Suasana jalan di daerah ini sepi. Padahal waktu masih sore, kalau si rumah lama Chika, jam segini masih ramai para ibu-ibu atau anak-anak yang berada di luar rumah sekedar mengobrol dengan tetangga atau para anak kecil akan bermain bersama teman mereka.

"Sepi banget ya Kak," kata Christy.

"Iya Dek. Di sini para warga apa pada anti sosial?" Pikir Chika.

Mereka terus berjalan melihat-lihat rumah sekitar mereka. Sampai netra Chika melihat penjual jajanan. "Dek beli jajan itu yuk." Chika menunjuk pada penjual yang sedang melayani seorang anak kecil.

Christy mengangguk setuju. Mereka beranjak menghampiri penjual lelaki itu. "Permisi Pak, jual apa?" tanya Chika ramah. Karena dirinya masih baru di sini jadi patutnya dia harus bersikap lebih sopan.

"Pentol kuah Dek," jawab penjual itu.

"Beli dua porsi ya Pak."

"Iya Dek, sebentar ya." Bapak ini melayani terlebih dahulu pesanan anak kecil. Penjual ini di lihat-lihat umurnya belum terlalu muda, mungkin, sekaitar tiga puluh delapan tahunan(?) Tapi entah lah, itu hanya tebakan saja.

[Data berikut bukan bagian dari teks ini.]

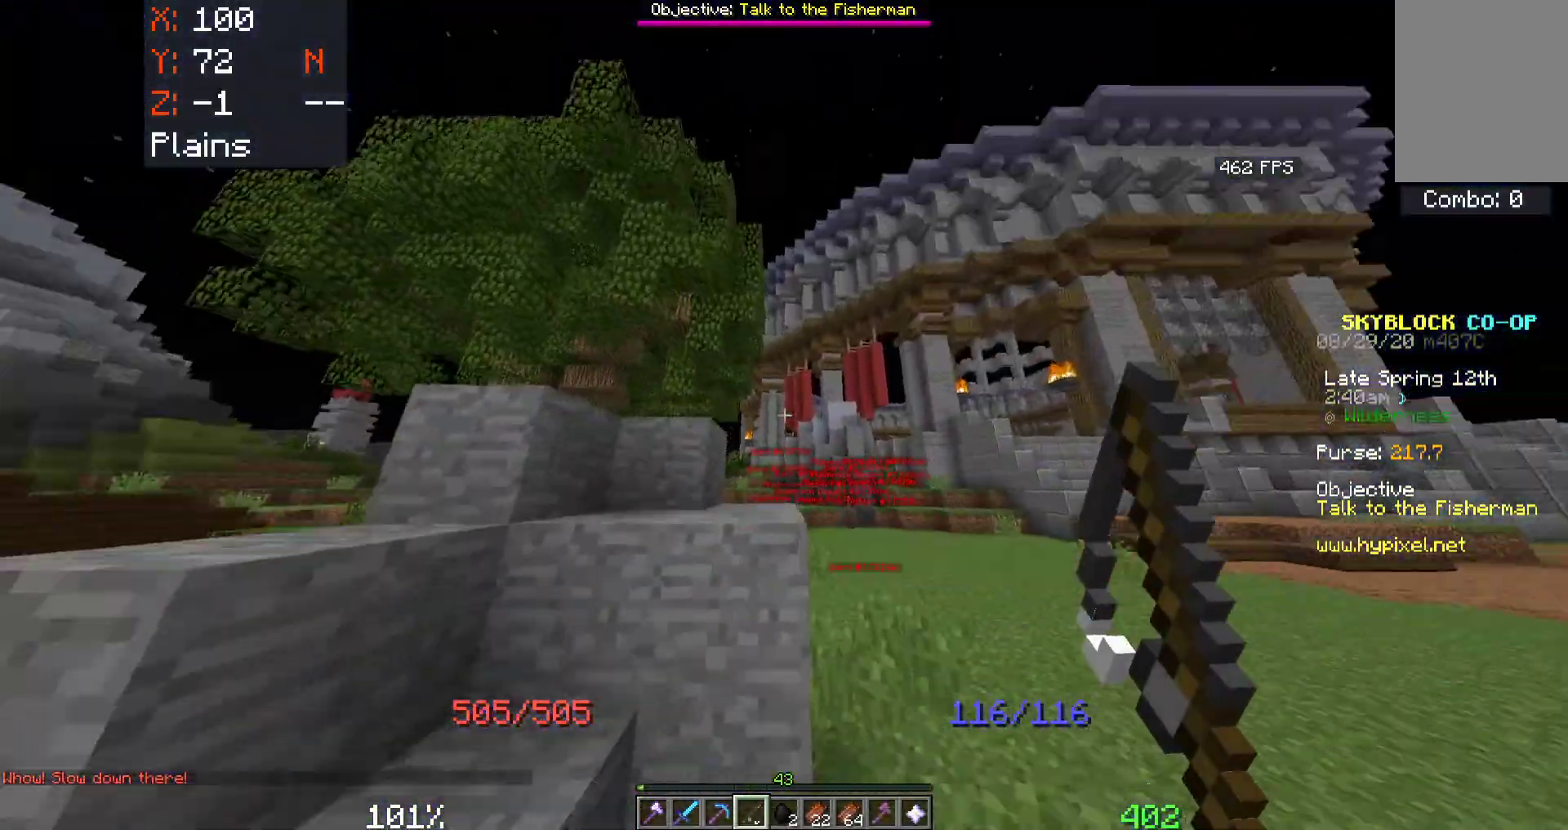
{"keys": ["d", "space", "w"], "mouse": [], "events": [[200, "d", "down"]]}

"Pendatang baru ya Dek? Saya selama jualan di sini baru pertama kali ini melihat kalian," tebak Penjual.

"Iya Pak, kami pendatang baru. Baru kemarin kami pindah ke sini," jawab Chika.

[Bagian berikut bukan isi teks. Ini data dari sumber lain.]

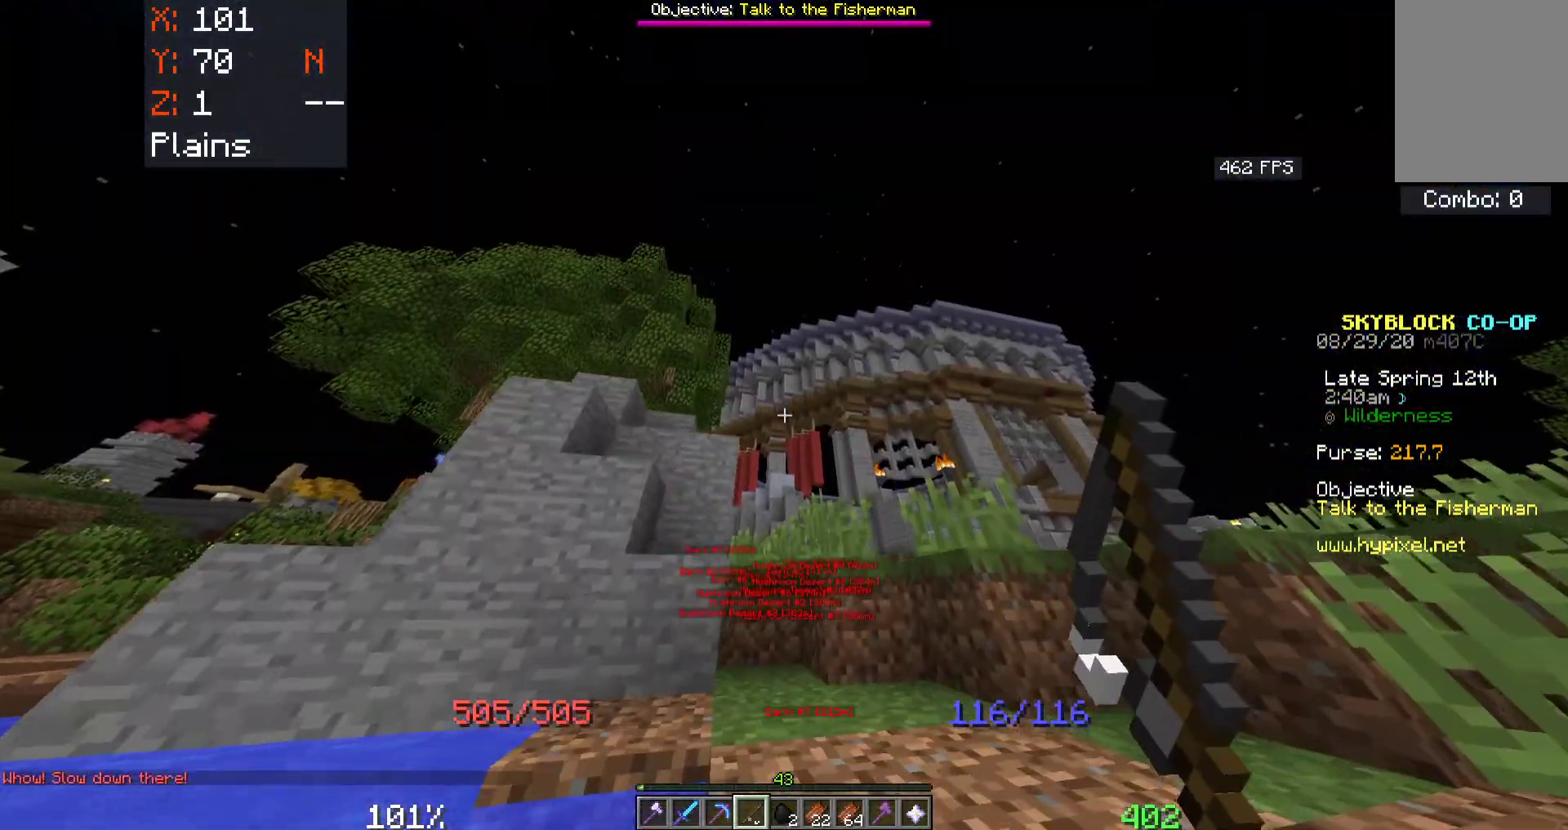
{"keys": ["space", "w"], "mouse": [], "events": [[416, "d", "up"]]}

"Kalau boleh tau rumahnya dimana dek?" Tanya Penjual itu lagi.

"Rumah nomor empat belas Pak," jawab Chika lagi. Penjual itu sempat terdiam sejenak mendengar jawaban Chika.

"Ehem, rumah di sini banyak yang kosong, kalau boleh tau kenapa kalian milih rumah yang nomor empat belas?"

"Ayah saya, yang urus itu Pak. Kami tidak tau kenapa alasannya," jawab Chika.

"Memangnya kenapa Pak?" Kali inu Christy bertanya.

Bapak itu terkekeh pelan. "Tidak apa-apa. Ini Dek." Bapak itu memberikan pesanan Chika.

"Berapa Pak?"

"Sepuluh ribu saja." Chika mengambil uang dalam dompetnya dan memberikan pada penjualnya.

"Pas ya Dek, makasih. Oh iya, saran saya, hati-hati selama kalian tinggal di sana ya. Saya permisi." Penjual itu segera menaiki motornya dan menjalankan, meninggalkan Chika dan Christy yang masih berdiri di sana dengan bingung.

"Kenapa kita harus hati-hati? Memangnya ada apa di rumah itu?" Tanya Christy.

"Kakak juga gatau Dek. Sudah, tak usah dipikirin. Lebih baik kita pulang, keburu petang nanti," kata Chika.

Mereka berdua akhirnya memutuskan untuk pulang ke rumah. Sudah cukup berkeliling kali ini, karena hari pun semakin sore. Nanti malah membuat orang rumah khawatir jika tidak segera pulang.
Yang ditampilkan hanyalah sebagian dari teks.